Proponents of the ban say it is necessary to keep criminal immigrants off Texas streets. If local law enforcement officials don’t turn over unauthorized immigrants to federal authorities, they argue, those people could go on to commit more serious crimes.
Opponents of the law took Abbott to task for signing the bill on a Sunday and away from press and public scrutiny.
“It seems fitting that Greg Abbott would sign this disgraceful bill on the Internet on a Sunday night, far from the press and the public,” Bob Libal, executive director of Grassroots Leadership, said in a written statement.
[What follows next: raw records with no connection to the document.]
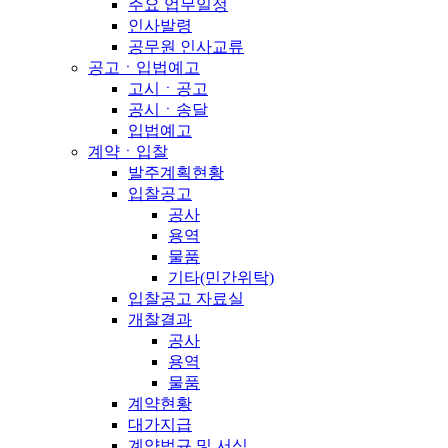
주요 업무일정
인사발령
공무원 인사교류
공고ㆍ입법예고
고시ㆍ공고
공시ㆍ송달
입법예고
계약ㆍ입찰
발주계획현황
입찰공고
공사
용역
물품
기타(민간위탁)
입찰공고 자료실
개찰결과
공사
용역
물품
계약현황
대가지급
계약법규 및 서식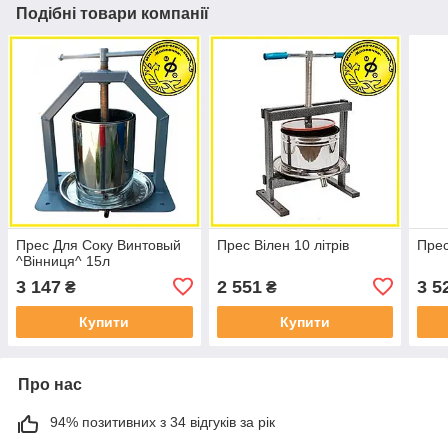
Подібні товари компанії
Прес Для Соку Винтовый
Прес Вілен 10 літрів
Прес
^Вінниця^ 15л
3 147
2 551
3 5
₴
₴
Купити
Купити
Про нас
94% позитивних з 34 відгуків за рік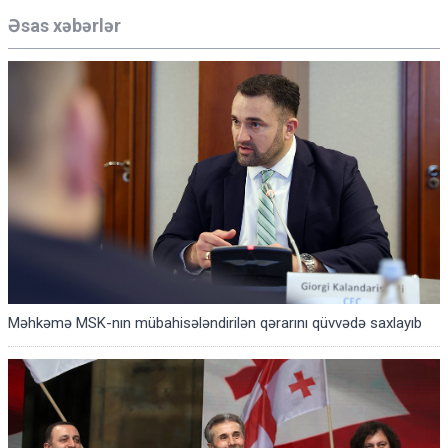
Əsas xəbərlər
Məhkəmə MSK-nın mübahisələndirilən qərarını qüvvədə saxlayıb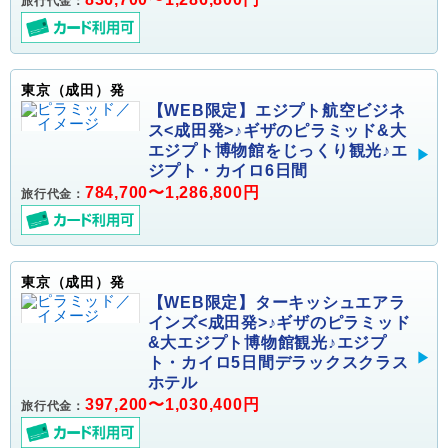
旅行代金：
東京（成田）発
【WEB限定】エジプト航空ビジネ
ス<成田発>♪ギザのピラミッド&大
エジプト博物館をじっくり観光♪エ
ジプト・カイロ6日間
784,700〜1,286,800円
旅行代金：
東京（成田）発
【WEB限定】ターキッシュエアラ
インズ<成田発>♪ギザのピラミッド
&大エジプト博物館観光♪エジプ
ト・カイロ5日間デラックスクラス
ホテル
397,200〜1,030,400円
旅行代金：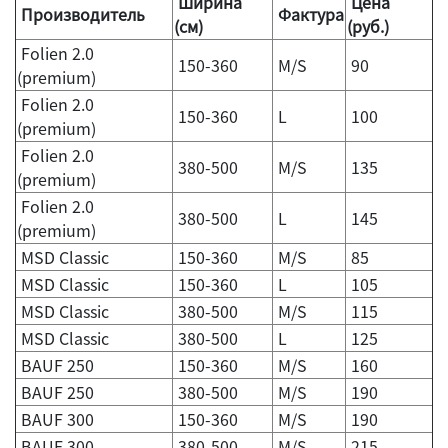
Ширина
Цена
Производитель
Фактура
(см)
(руб.)
Folien 2.0
150-360
M/S
90
(premium)
Folien 2.0
150-360
L
100
(premium)
Folien 2.0
380-500
M/S
135
(premium)
Folien 2.0
380-500
L
145
(premium)
MSD Classic
150-360
M/S
85
MSD Classic
150-360
L
105
MSD Classic
380-500
M/S
115
MSD Classic
380-500
L
125
BAUF 250
150-360
M/S
160
BAUF 250
380-500
M/S
190
BAUF 300
150-360
M/S
190
BAUF 300
380-500
M/S
215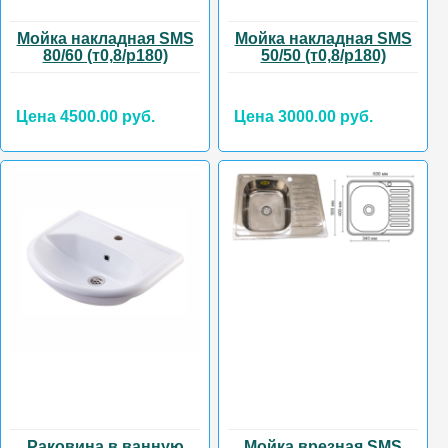
Мойка накладная SMS
Мойка накладная SMS
80/60 (т0,8/р180)
50/50 (т0,8/р180)
Цена 4500.00 руб.
Цена 3000.00 руб.
Раковина в ванную
Мойка врезная SMS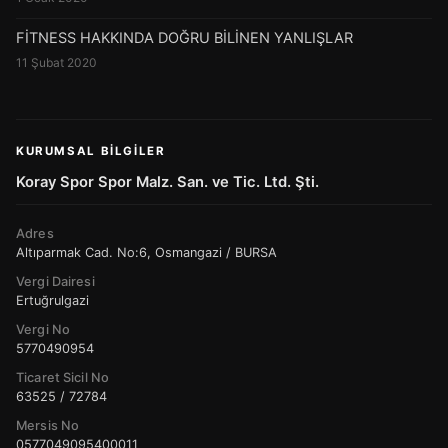
FİTNESS HAKKINDA DOĞRU BİLİNEN YANLIŞLAR
11 Şubat 2020
KURUMSAL BILGILER
Koray Spor Spor Malz. San. ve Tic. Ltd. Şti.
Adres
Altıparmak Cad. No:6, Osmangazi / BURSA
Vergi Dairesi
Ertuğrulgazi
Vergi No
5770490954
Ticaret Sicil No
63525 / 72784
Mersis No
0577049095400011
Rep. Rafael Anchia, D-Dallas, said in a tweet in Spanish that Abbott had “no shame” signing the bill on a Sunday, the day of worship for a majority of Latinos who are Christian.
“He’s Catholic but after mass he signed an anti-immigrant law, SB 4, which has been criticized by the Texas Conference of Catholic Bishops” he said in his tweet.
The Texas Conference of Catholic Bishops, whose support Abbott often cites on issues like abortion, had strongly opposed the law. On Friday, the bishops had called on Abbott to veto the bill.
Matt Hirsch, an Abbott spokesman, tweeted Sunday night that his office chose to broadcast the signing on Facebook Live to reach a wider audience. An hour after the signing, the video had been viewed more than 400,000 times.
For those wondering why we chose Facebook live. And it's only been an hour. pic.twitter.com/IdkHm7Mf45
— Matt Hirsch (@MattJHirsch) May 8, 2017
During the signing, Abbott criticized the policies of Travis County Sheriff Sally Hernandez, who earlier this year changed policies to limit the unauthorized immigrants her office would turn over to federal immigration authorities under requests called “detainers.”
“Those policies are sanctuary city policies and won’t be tolerated in Texas,” Abbott said.”Elected officials and law enforcement agencies, they don’t get to pick and choose which laws they will obey.”
Abbott said ignoring requests for cooperation from federal immigration authorities has had “deadly consequences,” pointing to the death of Katie Steinle in San Francisco as an example. Steinle was killed in 2015 by an unauthorized immigrant who had a criminal record.
After signing the bill, Abbott proclaimed: “Texas has now banned sanctuary cities in the Lone Star State. … The reason why so many people come to America is because we are a nation of laws, and Texas is doing its part to keep it that way.”
By 7 p.m., protesters had started gathering at the Governor’s Mansion to object to the bill signing.
“With SB 4, Texas Republicans have cemented their reputation among generations of young Latinos and people of color to come,” Sheridan Aguirre, a member of the immigrant youth network United We Dream, said in a written statement. “We’ve made up our minds — we will not be silenced and we will remember who terrorized our families.”